In her family, there was also a shift from doing the craft for purely cultural reasons into harnessing its commercial potential.
“My grandmother would always fire the pots away from the house, because she had a home full of young women. We’d accompany her and leave her there.”
Although Nala does not fully explain these restrictions that frowned on young women’s handling of clay, she says they were tied to beliefs around the sacredness of the kraal and the milking of cows.
Perhaps in this sense, Nala and her lineage of matriarchs were striking a blow against patriarchy.
Today, she stands predominant when ceramic pot-making in South Africa is mentioned.
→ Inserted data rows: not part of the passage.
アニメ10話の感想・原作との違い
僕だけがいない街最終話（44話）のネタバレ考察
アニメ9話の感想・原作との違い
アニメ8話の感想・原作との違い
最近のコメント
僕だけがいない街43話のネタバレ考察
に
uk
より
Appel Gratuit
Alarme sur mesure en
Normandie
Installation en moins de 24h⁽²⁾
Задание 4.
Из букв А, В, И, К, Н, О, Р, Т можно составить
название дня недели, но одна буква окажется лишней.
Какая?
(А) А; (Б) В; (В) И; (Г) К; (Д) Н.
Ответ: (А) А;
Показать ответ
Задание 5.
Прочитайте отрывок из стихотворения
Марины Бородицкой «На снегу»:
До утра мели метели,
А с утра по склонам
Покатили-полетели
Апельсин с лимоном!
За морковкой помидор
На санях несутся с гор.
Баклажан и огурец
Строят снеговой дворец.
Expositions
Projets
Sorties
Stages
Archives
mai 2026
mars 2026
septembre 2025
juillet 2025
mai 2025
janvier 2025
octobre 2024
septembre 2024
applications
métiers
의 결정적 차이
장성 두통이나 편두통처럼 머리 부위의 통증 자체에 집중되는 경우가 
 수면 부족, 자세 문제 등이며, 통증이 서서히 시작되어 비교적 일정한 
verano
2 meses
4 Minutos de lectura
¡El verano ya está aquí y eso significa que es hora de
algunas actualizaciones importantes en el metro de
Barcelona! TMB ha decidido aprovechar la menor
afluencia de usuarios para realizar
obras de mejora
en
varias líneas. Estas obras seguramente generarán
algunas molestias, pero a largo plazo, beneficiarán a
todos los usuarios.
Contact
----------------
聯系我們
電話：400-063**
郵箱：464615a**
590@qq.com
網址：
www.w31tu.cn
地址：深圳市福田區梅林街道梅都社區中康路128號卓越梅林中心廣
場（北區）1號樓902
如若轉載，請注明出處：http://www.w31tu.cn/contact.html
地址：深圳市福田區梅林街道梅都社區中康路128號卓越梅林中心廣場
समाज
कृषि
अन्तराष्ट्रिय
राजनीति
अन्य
But Nala is a reluctant interviewee because of the exploitation her mother often had to endure at the hands of anthropologists, art historians, gallerists and dealers.
Refusing to pose for a photograph, Nala says that, as her mother’s stature grew, she would often watch people descend on their home where her mother would be asked to make izinkamba for various documentarians, who often exited the yard without even a gesture of thanks for her goodwill.
“A lot of people have got rich off my mother’s name, so I am circumspect in interviews,” Nala says.
Kim Sacks from Kim Sacks Gallery in Johannesburg, a prime conduit for Nala’s work, says Jabu’s mother was “exceptional” but Jabu is “extraordinary”, summing up her gifts as ancestrally channelled.
On Nala’s fortunes, Sacks is more circuitous, saying “Jabu earns more money from ceramics than most people now and she gets into international markets, where she can bring in $2?000 or $3?000 dollars a pot”.
Nala is wary of gallerists and is working with her daughter, Ncamisile, to try to maintain control of every aspect of her craft. She is preparing for a showcase at a craft market in Germany as a result of the partnership she is forging with her daughter.
“A lot of my customers want to meet me in person, but gallerists usually discourage that for fear that we will bypass them and begin to earn what is rightfully due to us,” Nala says.